“Los miembros de la ACEA se han comprometido en reducir aún más las emisiones de CO2 de sus vehículos, pero estos objetivos serán muy exigentes en la industria europea del automóvil”, ha declarado Erik Jonnaert, secretario general de la asociación. “De hecho, van a requerir una respuesta del mercado mucho más fuerte de los vehículos eléctricos y otros de propulsión alternativa, que actualmente está demostrando ser posible”.

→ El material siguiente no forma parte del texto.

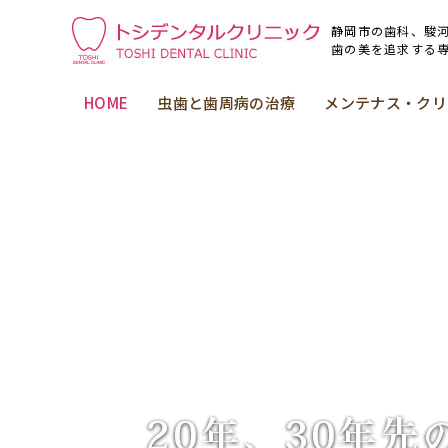
静岡市の歯科、駿
歯の美を追求する
HOME
虫歯と歯周病の治療
メンテナス・クリ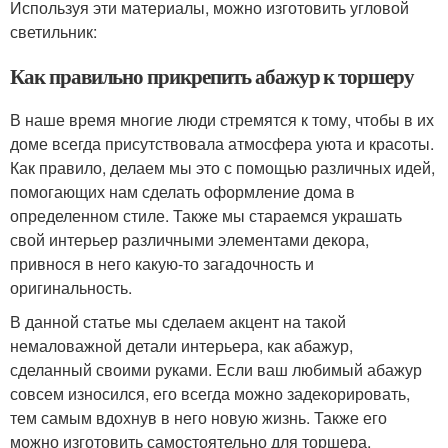
Используя эти материалы, можно изготовить угловой
светильник:
Как правильно прикрепить абажур к торшеру
В наше время многие люди стремятся к тому, чтобы в их
доме всегда присутствовала атмосфера уюта и красоты.
Как правило, делаем мы это с помощью различных идей,
помогающих нам сделать оформление дома в
определенном стиле. Также мы стараемся украшать
свой интерьер различными элементами декора,
привнося в него какую-то загадочность и
оригинальность.
В данной статье мы сделаем акцент на такой
немаловажной детали интерьера, как абажур,
сделанный своими руками. Если ваш любимый абажур
совсем износился, его всегда можно задекорировать,
тем самым вдохнув в него новую жизнь. Также его
можно изготовить самостоятельно для торшера,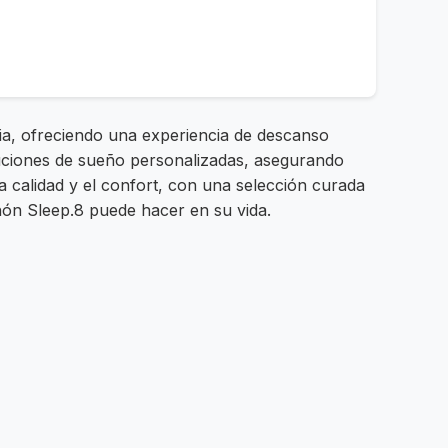
ia, ofreciendo una experiencia de descanso
luciones de sueño personalizadas, asegurando
 calidad y el confort, con una selección curada
chón Sleep.8 puede hacer en su vida.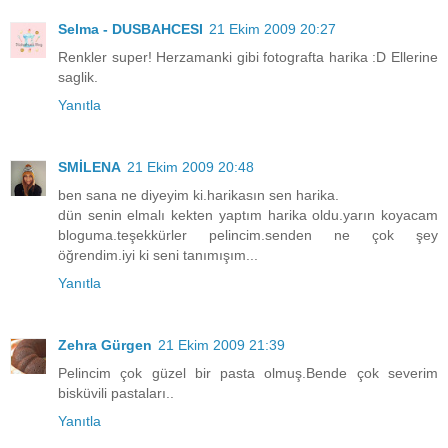
Selma - DUSBAHCESI
21 Ekim 2009 20:27
Renkler super! Herzamanki gibi fotografta harika :D Ellerine
saglik.
Yanıtla
SMİLENA
21 Ekim 2009 20:48
ben sana ne diyeyim ki.harikasın sen harika.
dün senin elmalı kekten yaptım harika oldu.yarın koyacam
bloguma.teşekkürler pelincim.senden ne çok şey
öğrendim.iyi ki seni tanımışım...
Yanıtla
Zehra Gürgen
21 Ekim 2009 21:39
Pelincim çok güzel bir pasta olmuş.Bende çok severim
bisküvili pastaları..
Yanıtla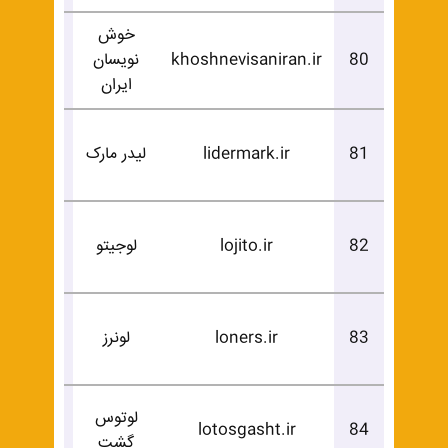
خوش
درخوا
80
khoshnevisaniran.ir
نویسان
خرید
ایران
درخوا
81
lidermark.ir
لیدر مارک
خرید
درخوا
82
lojito.ir
لوجیتو
خرید
درخوا
83
loners.ir
لونرز
خرید
لوتوس
درخوا
lotosgasht.ir
84
گشت
خرید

“Por supuesto, todas nuestras empresas miembro seguirán invirtiendo en sus carteras de turismos y furgonetas de propulsión alternativa, pero todavía hay varios obstáculos que ponen freno a la amplia aceptación de los consumidores, tales como la asequibilidad y la falta de una red suficientemente densa de infraestructura de recarga”, añade Jonnaert

ACEA hace un llamamiento a los 28 Estados miembro y la Comisión Europea para garantizar todas las condiciones para alcanzar estos niveles de reducción de CO2 tan “agresivos”, en concreto, las tan necesarias inversiones en infraestructura.

En opinión de la patronal europea, “estos extremadamente ambiciosos objetivos de CO2 tendrán un impacto sísmico en puestos de trabajo en toda la cadena de valor de la industria, que emplea a unos 13,3 millones de europeos. Con el fin de mitigar el impacto negativo de estos cambios estructurales, las autoridades tienen que actuar con rapidez mediante la presentación de planes concretos para gestionar esta transición del empleo de una manera adecuada, socialmente aceptable”.